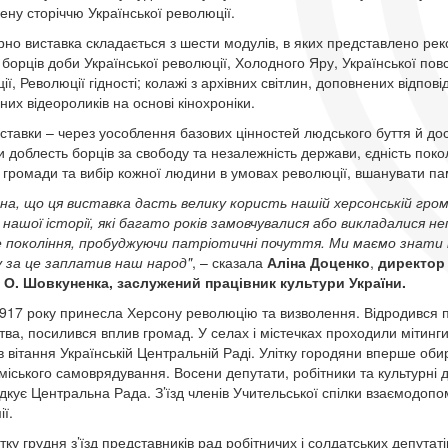
ену сторіччю Української революції.
рно виставка складається з шести модулів, в яких представлено рек
 борців доби Української революції, Холодного Яру, Української повс
ї, Революції гідності; колажі з архівних світлин, доповнених відпов
них відеороликів на основі кінохроніки.
ставки – через уособлення базових цінностей людського буття й дос
и доблесть борців за свободу та незалежність держави, єдність поко
 громади та вибір кожної людини в умовах революції, вшанувати пам
на, що ця виставка дасть велику користь нашій херсонській грома
 нашої історії, які багато років замовчувалися або викладалися 
покоління, пробуджуючи патріотичні почуття. Ми маємо знати і
ку за це заплатив наш народ"
, – сказала
Аліна Доценко
,
директо
. О. Шовкуненка
, заслужений працівник культури України.
917 року принесла Херсону революцію та визволення. Відродився п
тва, посилився вплив громад. У селах і містечках проходили мітинги
в вітання Українській Центральній Раді. Улітку городяни вперше оби
 міського самоврядування. Восени депутати, робітники та культурні
дкує Центральна Рада. З’їзд членів Учительської спілки взаємодопо
ї.
ку грудня з’їзд представників рад робітничих і солдатських депутаті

Task prompt:
Give the listing again in full, exactly as it is, but without its images.

Your response:
ену сторіччю Української революції.
рно виставка складається з шести модулів, в яких представлено рек
 борців доби Української революції, Холодного Яру, Української повс
ї, Революції гідності; колажі з архівних світлин, доповнених відпов
них відеороликів на основі кінохроніки.
ставки – через уособлення базових цінностей людського буття й дос
и доблесть борців за свободу та незалежність держави, єдність поко
 громади та вибір кожної людини в умовах революції, вшанувати пам
на, що ця виставка дасть велику користь нашій херсонській грома
 нашої історії, які багато років замовчувалися або викладалися 
покоління, пробуджуючи патріотичні почуття. Ми маємо знати і
ку за це заплатив наш народ"
, – сказала
Аліна Доценко
,
директо
. О. Шовкуненка
, заслужений працівник культури України.
917 року принесла Херсону революцію та визволення. Відродився п
тва, посилився вплив громад. У селах і містечках проходили мітинги
в вітання Українській Центральній Раді. Улітку городяни вперше оби
 міського самоврядування. Восени депутати, робітники та культурні
дкує Центральна Рада. З’їзд членів Учительської спілки взаємодопо
ї.
ку грудня з’їзд представників рад робітничих і солдатських депутаті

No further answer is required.